TASK TO CARRY OUT: Copy the listing exactly, images excluded.

────────────────────

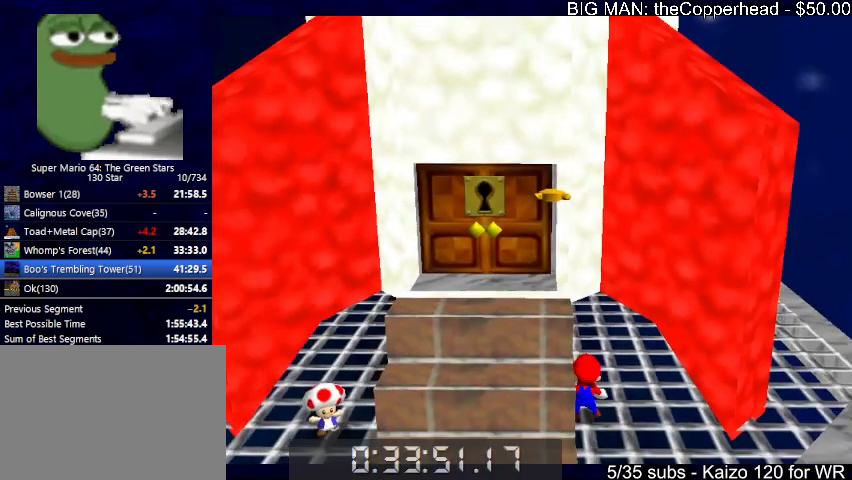
{"keys": ["x"], "events": [[133, "c", "down"], [133, "x", "down"], [233, "c", "up"], [233, "x", "up"], [500, "x", "down"]]}
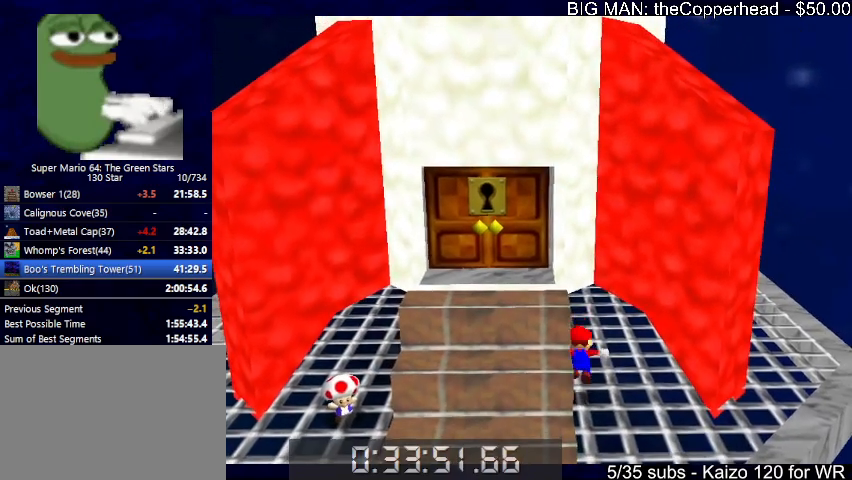
{"keys": ["left", "up"], "events": [[66, "left", "down"], [233, "c", "down"], [300, "x", "up"], [333, "c", "up"], [433, "up", "down"]]}
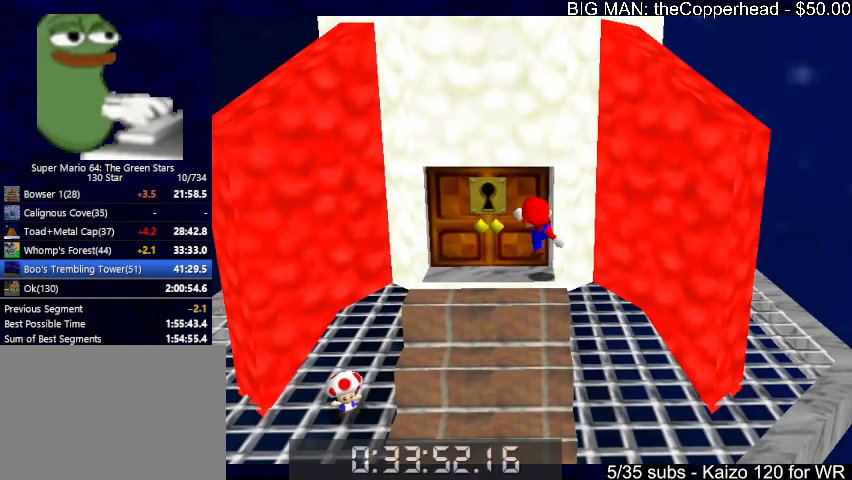
{"keys": ["4", "up"], "events": [[266, "4", "down"], [266, "left", "up"], [300, "4", "up"], [400, "4", "down"], [433, "4", "up"], [500, "4", "down"]]}
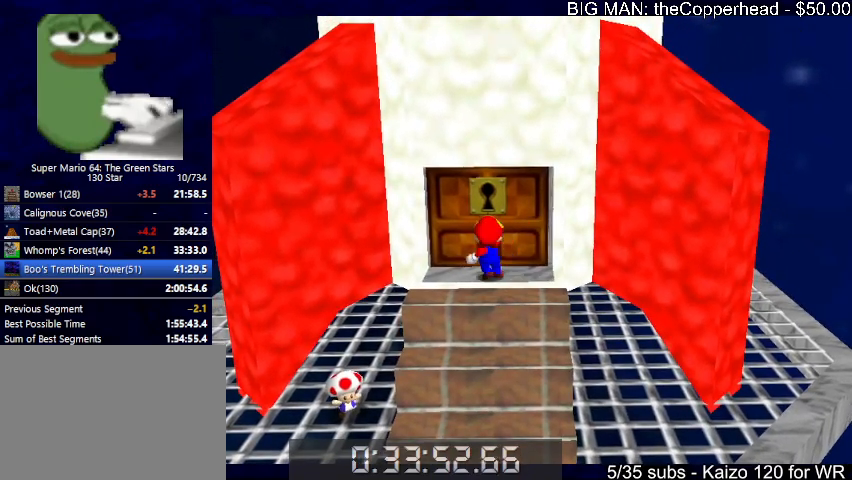
{"keys": ["4", "right", "x"], "events": [[66, "4", "up"], [266, "right", "down"], [400, "4", "down"], [400, "up", "up"], [500, "x", "down"]]}
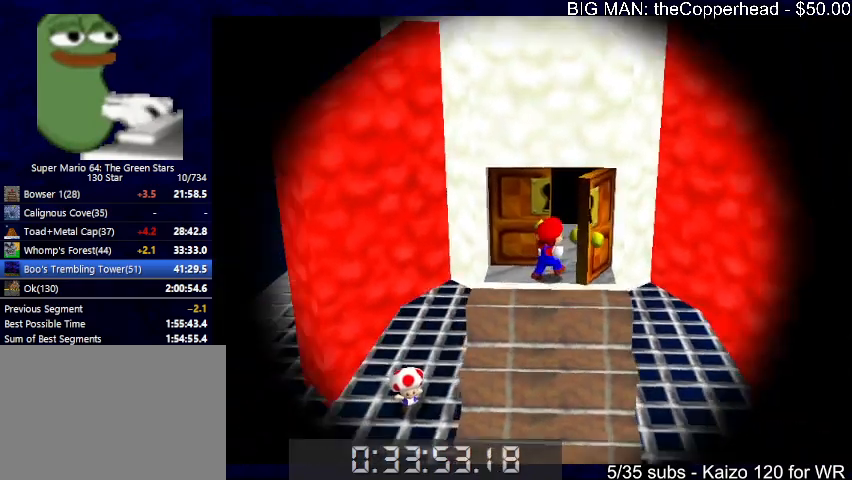
{"keys": ["4", "right", "x"], "events": [[33, "4", "up"], [100, "4", "down"], [200, "4", "up"], [300, "4", "down"], [366, "4", "up"], [433, "4", "down"], [433, "x", "up"], [466, "x", "down"]]}
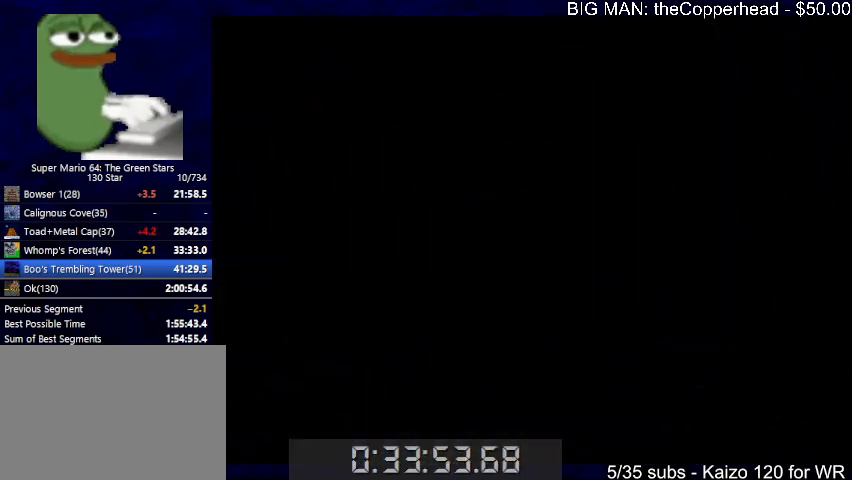
{"keys": ["right", "x"], "events": [[33, "4", "up"], [100, "4", "down"], [166, "4", "up"], [266, "4", "down"], [333, "4", "up"], [400, "4", "down"], [500, "4", "up"]]}
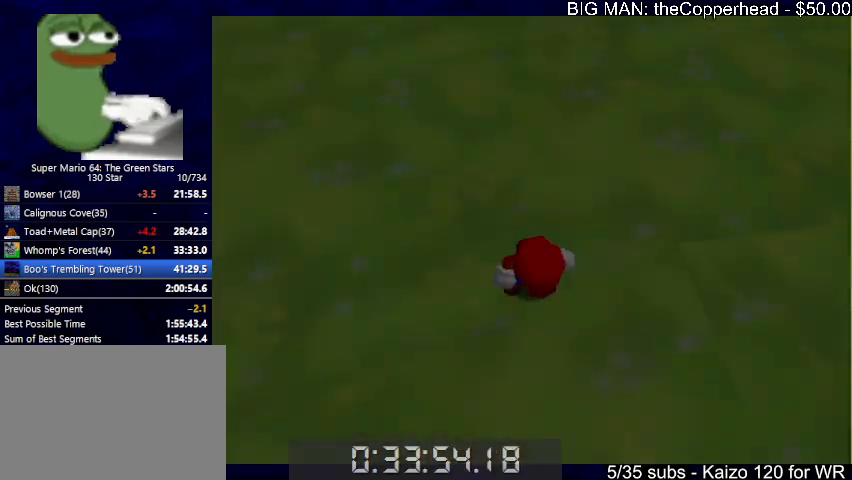
{"keys": ["right", "up", "x"], "events": [[66, "4", "down"], [166, "4", "up"], [166, "up", "down"]]}
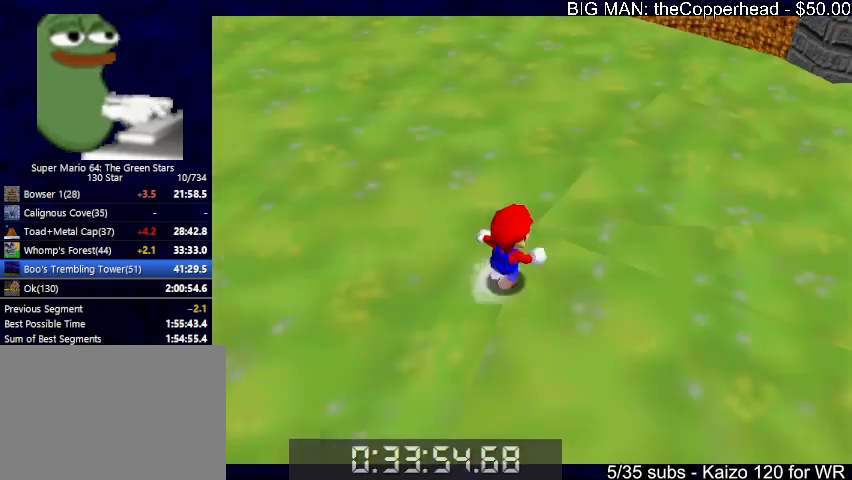
{"keys": ["right", "up"], "events": [[300, "c", "down"], [333, "x", "up"], [366, "c", "up"]]}
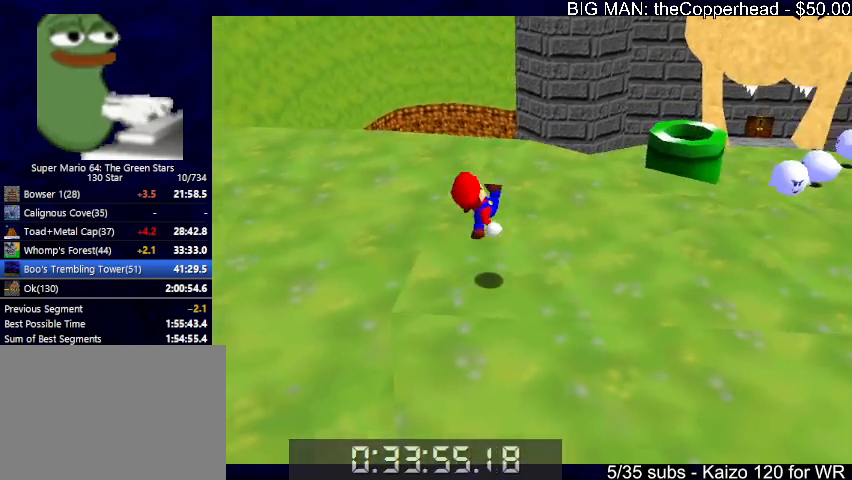
{"keys": ["right", "up"], "events": [[200, "x", "down"], [500, "x", "up"]]}
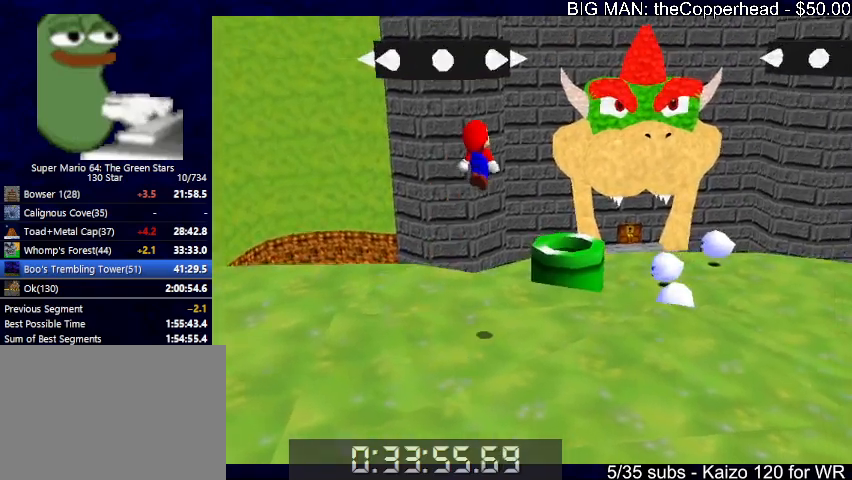
{"keys": ["up"], "events": [[33, "c", "down"], [133, "c", "up"], [233, "right", "up"]]}
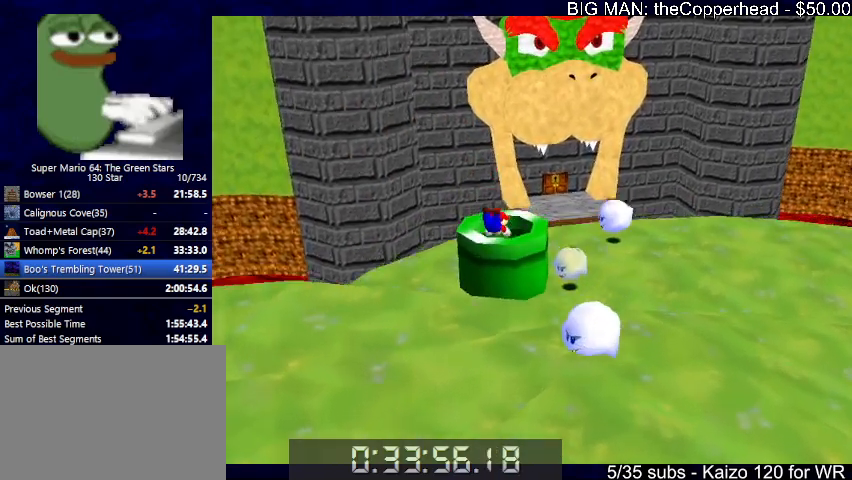
{"keys": ["down"], "events": [[66, "left", "down"], [66, "up", "up"], [100, "down", "down"], [133, "left", "up"], [333, "c", "down"], [433, "c", "up"]]}
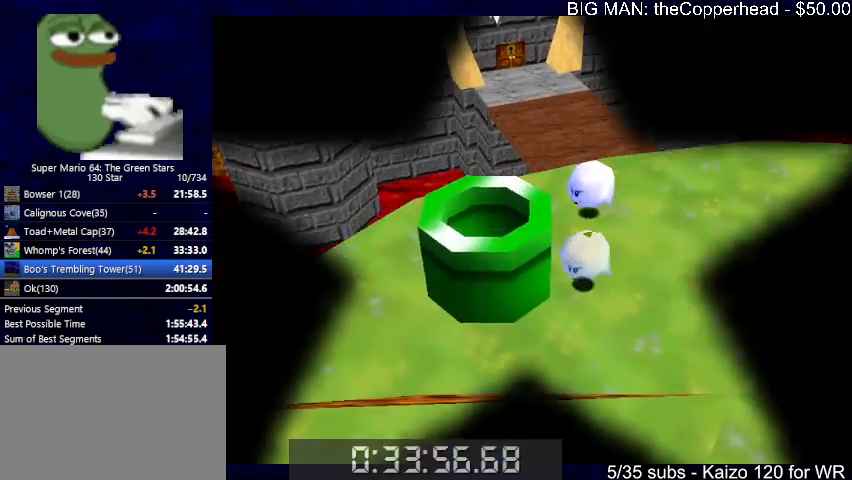
{"keys": [], "events": [[66, "down", "up"]]}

────────────────────

EXPECTED ANSWER:
{"keys": ["x"], "events": [[133, "c", "down"], [133, "x", "down"], [233, "c", "up"], [233, "x", "up"], [500, "x", "down"]]}
{"keys": ["left", "up"], "events": [[66, "left", "down"], [233, "c", "down"], [300, "x", "up"], [333, "c", "up"], [433, "up", "down"]]}
{"keys": ["4", "up"], "events": [[266, "4", "down"], [266, "left", "up"], [300, "4", "up"], [400, "4", "down"], [433, "4", "up"], [500, "4", "down"]]}
{"keys": ["4", "right", "x"], "events": [[66, "4", "up"], [266, "right", "down"], [400, "4", "down"], [400, "up", "up"], [500, "x", "down"]]}
{"keys": ["4", "right", "x"], "events": [[33, "4", "up"], [100, "4", "down"], [200, "4", "up"], [300, "4", "down"], [366, "4", "up"], [433, "4", "down"], [433, "x", "up"], [466, "x", "down"]]}
{"keys": ["right", "x"], "events": [[33, "4", "up"], [100, "4", "down"], [166, "4", "up"], [266, "4", "down"], [333, "4", "up"], [400, "4", "down"], [500, "4", "up"]]}
{"keys": ["right", "up", "x"], "events": [[66, "4", "down"], [166, "4", "up"], [166, "up", "down"]]}
{"keys": ["right", "up"], "events": [[300, "c", "down"], [333, "x", "up"], [366, "c", "up"]]}
{"keys": ["right", "up"], "events": [[200, "x", "down"], [500, "x", "up"]]}
{"keys": ["up"], "events": [[33, "c", "down"], [133, "c", "up"], [233, "right", "up"]]}
{"keys": ["down"], "events": [[66, "left", "down"], [66, "up", "up"], [100, "down", "down"], [133, "left", "up"], [333, "c", "down"], [433, "c", "up"]]}
{"keys": [], "events": [[66, "down", "up"]]}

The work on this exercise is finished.